Question 9: How to filter a numpy array based on two or more conditions?

Note: Filter the rows of iris_2d that has petallength (3rd column) > 1.5 and sepallength (1st column) < 5.0


# Input
url = 'https://archive.ics.uci.edu/ml/machine-learning-databases/iris/iris.data'
iris_2d = np.genfromtxt(url, delimiter=',', dtype='float', usecols=[0,1,2,3])


Solution
# Input
url = 'https://archive.ics.uci.edu/ml/machine-learning-databases/iris/iris.data'
iris_2d = np.genfromtxt(url, delimiter=',', dtype='float', usecols=[0,1,2,3])

# Output
condition = (iris_2d[:, 2] > 1.5) & (iris_2d[:, 0] < 5.0)
iris_2d[condition]

Question:10 How to drop rows that contain a missing value from a numpy array?

Note: Select the rows of iris_2d that does not have any nan value.


# Input
url = 'https://archive.ics.uci.edu/ml/machine-learning-databases/iris/iris.data'
iris_2d = np.genfromtxt(url, delimiter=',', dtype='float', usecols=[0,1,2,3])


Solution
# Input
url = 'https://archive.ics.uci.edu/ml/machine-learning-databases/iris/iris.data'
iris_2d = np.genfromtxt(url, delimiter=',', dtype='float', usecols=[0,1,2,3])
iris_2d[np.random.randint(150, size=20), np.random.randint(4, size=20)] = np.nan

# Output
# No direct numpy function for this.
# Method 1:
any_nan_in_row = np.array([~np.any(np.isnan(row)) for row in iris_2d])
iris_2d[any_nan_in_row][:5]

# Method 2: (By Rong)
iris_2d[np.sum(np.isnan(iris_2d), axis = 1) == 0][:5]

Your instructions: Please copy the numpy filtering text between "iris_2d[condition]" and "any nan value.", inclusive, and swap "missing value" for "null value".

Collection entries
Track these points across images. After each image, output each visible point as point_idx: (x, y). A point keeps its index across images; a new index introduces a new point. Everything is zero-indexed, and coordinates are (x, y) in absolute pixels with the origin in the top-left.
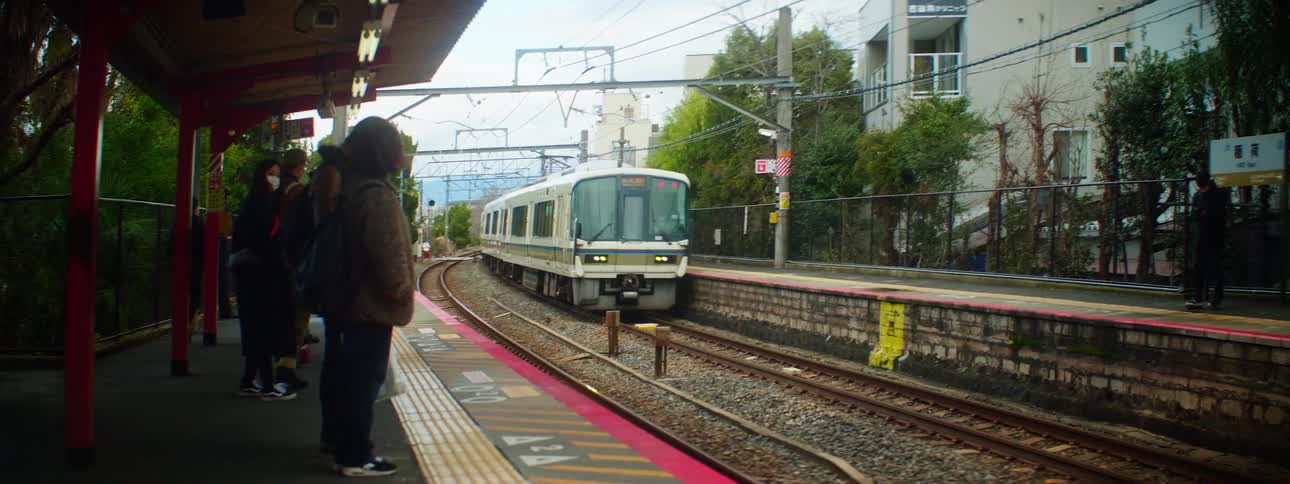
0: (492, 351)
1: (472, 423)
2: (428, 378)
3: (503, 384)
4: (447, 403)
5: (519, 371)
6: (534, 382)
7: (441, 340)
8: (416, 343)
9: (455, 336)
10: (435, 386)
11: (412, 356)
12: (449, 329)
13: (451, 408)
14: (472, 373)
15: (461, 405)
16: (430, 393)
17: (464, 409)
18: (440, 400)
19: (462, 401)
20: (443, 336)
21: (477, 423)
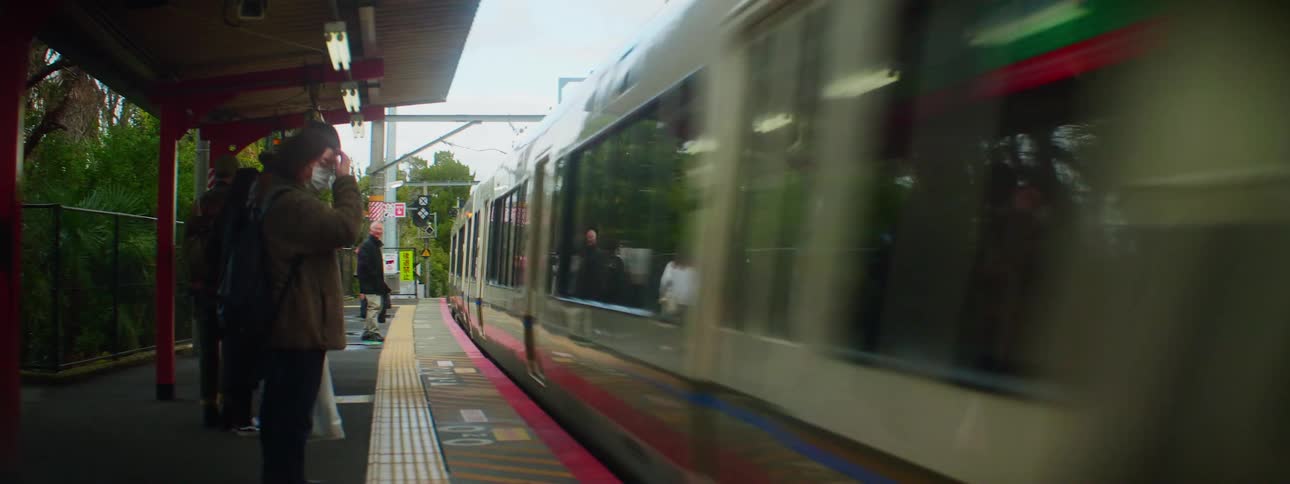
0: (501, 389)
1: (443, 468)
2: (421, 413)
3: (496, 425)
4: (427, 443)
5: (520, 411)
6: (531, 424)
7: (455, 374)
8: (427, 376)
9: (472, 371)
10: (423, 424)
11: (416, 390)
12: (469, 363)
13: (429, 450)
14: (470, 411)
15: (440, 445)
16: (415, 431)
17: (443, 453)
18: (422, 441)
19: (445, 443)
20: (458, 370)
21: (447, 469)
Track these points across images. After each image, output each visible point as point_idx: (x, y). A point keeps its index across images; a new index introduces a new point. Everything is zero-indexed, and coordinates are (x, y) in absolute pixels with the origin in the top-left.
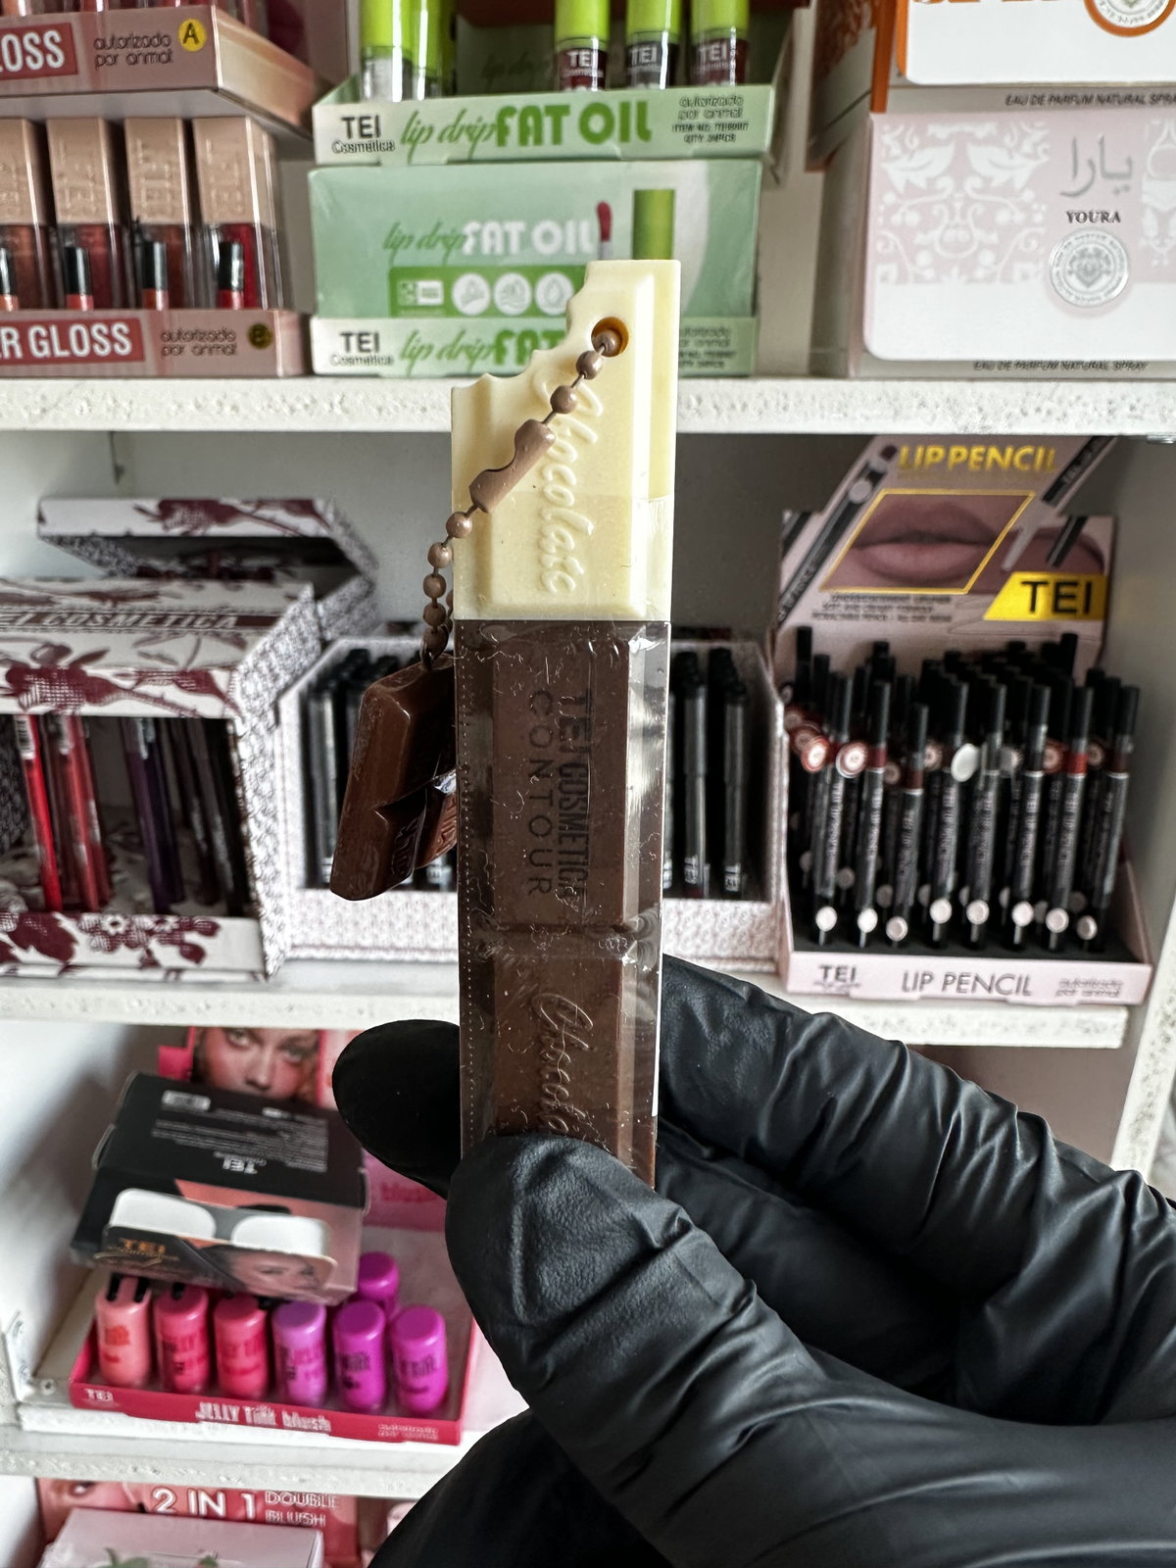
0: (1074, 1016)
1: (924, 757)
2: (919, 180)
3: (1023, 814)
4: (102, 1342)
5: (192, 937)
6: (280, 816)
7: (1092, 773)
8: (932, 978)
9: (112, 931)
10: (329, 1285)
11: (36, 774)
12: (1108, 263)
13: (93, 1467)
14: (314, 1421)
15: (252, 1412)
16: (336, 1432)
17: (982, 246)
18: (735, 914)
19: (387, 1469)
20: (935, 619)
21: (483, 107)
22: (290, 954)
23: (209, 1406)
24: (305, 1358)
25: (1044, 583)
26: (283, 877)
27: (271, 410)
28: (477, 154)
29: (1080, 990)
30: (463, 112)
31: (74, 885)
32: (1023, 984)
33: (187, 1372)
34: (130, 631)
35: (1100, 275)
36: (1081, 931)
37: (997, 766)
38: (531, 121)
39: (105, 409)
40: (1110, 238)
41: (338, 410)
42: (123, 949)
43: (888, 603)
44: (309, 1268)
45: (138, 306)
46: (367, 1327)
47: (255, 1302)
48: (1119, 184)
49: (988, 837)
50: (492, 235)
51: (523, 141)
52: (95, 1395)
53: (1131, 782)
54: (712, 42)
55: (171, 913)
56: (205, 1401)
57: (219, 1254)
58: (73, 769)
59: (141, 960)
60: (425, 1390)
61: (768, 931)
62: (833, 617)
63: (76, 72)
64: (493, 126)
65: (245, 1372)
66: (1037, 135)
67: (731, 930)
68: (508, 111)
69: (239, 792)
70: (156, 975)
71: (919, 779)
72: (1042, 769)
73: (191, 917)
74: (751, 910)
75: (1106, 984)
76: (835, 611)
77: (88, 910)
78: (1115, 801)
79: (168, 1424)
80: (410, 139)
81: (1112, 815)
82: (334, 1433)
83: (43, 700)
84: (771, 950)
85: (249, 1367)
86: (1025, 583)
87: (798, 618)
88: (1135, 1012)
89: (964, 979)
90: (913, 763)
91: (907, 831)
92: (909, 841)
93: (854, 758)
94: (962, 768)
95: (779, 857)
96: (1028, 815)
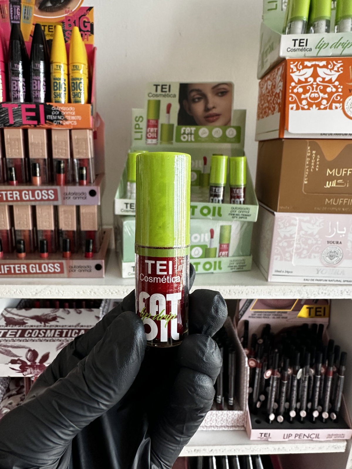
0: (332, 444)
1: (287, 373)
8: (292, 435)
18: (233, 415)
25: (313, 308)
37: (308, 374)
39: (55, 293)
43: (270, 314)
45: (63, 259)
49: (305, 393)
53: (345, 378)
61: (242, 419)
62: (254, 317)
67: (232, 419)
71: (286, 378)
74: (237, 413)
75: (340, 435)
76: (255, 316)
81: (340, 386)
83: (31, 373)
84: (243, 424)
86: (307, 308)
87: (244, 318)
88: (349, 443)
89: (301, 435)
90: (285, 374)
91: (283, 392)
92: (284, 395)
93: (268, 373)
94: (299, 376)
95: (246, 400)
96: (316, 387)
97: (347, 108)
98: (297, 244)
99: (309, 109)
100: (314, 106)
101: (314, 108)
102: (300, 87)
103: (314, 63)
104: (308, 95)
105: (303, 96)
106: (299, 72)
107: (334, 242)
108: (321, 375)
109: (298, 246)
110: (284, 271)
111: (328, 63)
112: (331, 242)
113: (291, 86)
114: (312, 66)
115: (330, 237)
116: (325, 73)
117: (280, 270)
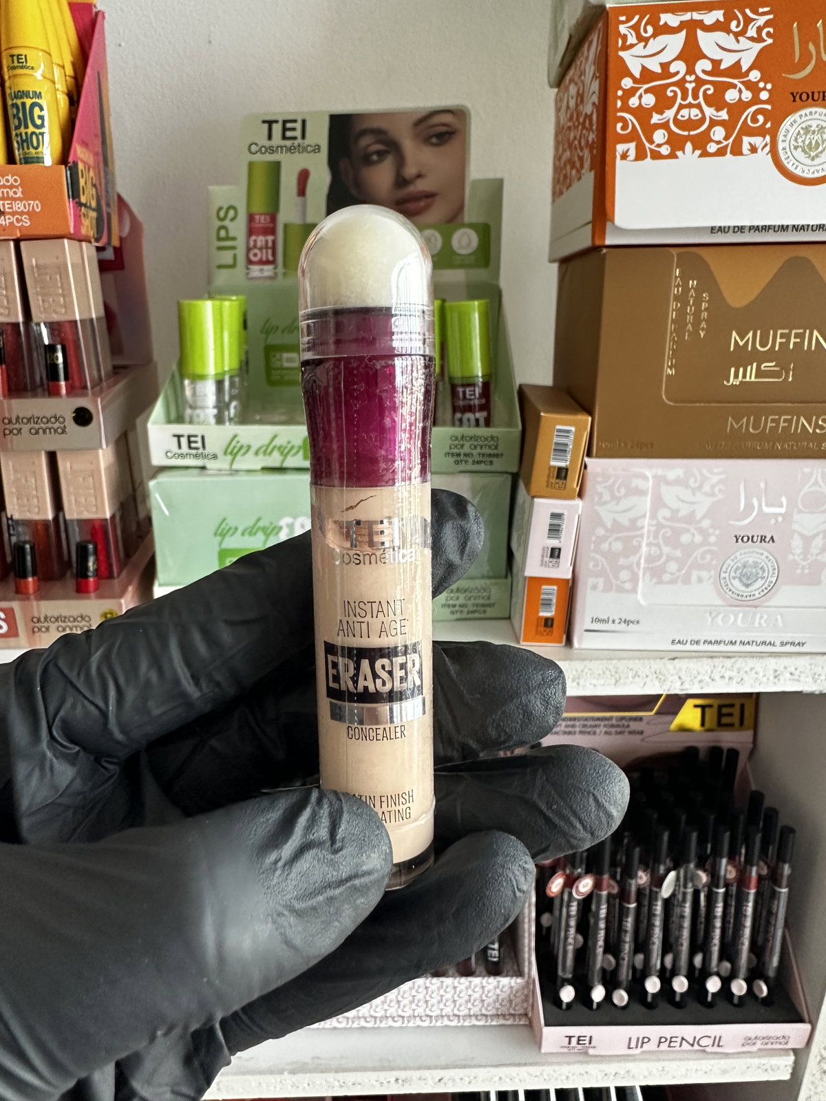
1: (637, 879)
2: (623, 520)
3: (711, 915)
12: (764, 571)
17: (669, 558)
18: (496, 988)
20: (630, 733)
21: (291, 433)
25: (710, 706)
28: (285, 465)
29: (759, 1042)
30: (274, 436)
32: (717, 1041)
36: (756, 993)
37: (691, 883)
43: (598, 723)
49: (686, 933)
61: (523, 997)
62: (556, 733)
64: (300, 447)
67: (495, 997)
71: (633, 895)
74: (510, 983)
75: (778, 1038)
76: (558, 729)
78: (778, 905)
80: (231, 453)
81: (778, 915)
84: (526, 1009)
86: (696, 706)
88: (800, 1056)
89: (673, 1040)
90: (630, 885)
91: (626, 931)
92: (628, 938)
93: (585, 885)
94: (666, 890)
95: (530, 949)
96: (715, 917)
97: (784, 149)
98: (649, 545)
99: (672, 156)
100: (689, 146)
101: (689, 154)
102: (646, 91)
103: (687, 17)
104: (669, 114)
105: (656, 118)
106: (645, 47)
107: (753, 537)
108: (727, 885)
109: (654, 549)
110: (617, 621)
111: (729, 17)
112: (745, 539)
113: (621, 88)
114: (683, 25)
115: (743, 525)
116: (718, 45)
117: (606, 618)
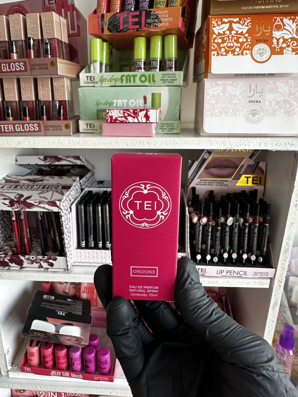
1: (221, 220)
2: (215, 93)
3: (244, 233)
4: (28, 356)
5: (51, 261)
6: (71, 232)
7: (260, 223)
8: (224, 271)
9: (32, 259)
10: (82, 343)
11: (15, 223)
12: (258, 112)
13: (26, 386)
14: (78, 376)
15: (64, 373)
16: (84, 378)
17: (229, 108)
19: (96, 387)
20: (224, 185)
21: (118, 75)
22: (73, 264)
23: (54, 371)
24: (77, 360)
25: (250, 177)
26: (72, 246)
27: (70, 144)
28: (116, 85)
29: (259, 274)
30: (113, 76)
31: (23, 247)
33: (48, 363)
34: (37, 190)
35: (256, 115)
36: (259, 261)
37: (238, 222)
38: (128, 78)
39: (32, 143)
40: (258, 106)
41: (84, 144)
42: (35, 263)
43: (213, 182)
44: (77, 339)
45: (40, 119)
46: (91, 353)
47: (65, 346)
48: (260, 94)
50: (120, 102)
51: (127, 82)
52: (27, 369)
54: (169, 61)
55: (46, 255)
56: (53, 371)
57: (57, 336)
58: (24, 222)
59: (39, 266)
60: (105, 368)
62: (200, 185)
63: (27, 71)
64: (120, 79)
65: (62, 363)
66: (242, 84)
68: (123, 76)
69: (62, 228)
70: (43, 270)
71: (220, 225)
72: (248, 222)
73: (51, 257)
74: (181, 255)
75: (265, 273)
76: (201, 183)
77: (27, 255)
78: (266, 230)
79: (44, 376)
80: (101, 81)
81: (265, 233)
82: (83, 379)
83: (17, 208)
85: (63, 362)
86: (245, 177)
87: (192, 185)
89: (231, 272)
90: (218, 221)
91: (217, 237)
93: (204, 220)
94: (230, 223)
95: (188, 243)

Exercise response:
iris_2d[condition]

Question:10 How to drop rows that contain a null value from a numpy array?

Note: Select the rows of iris_2d that does not have any nan value.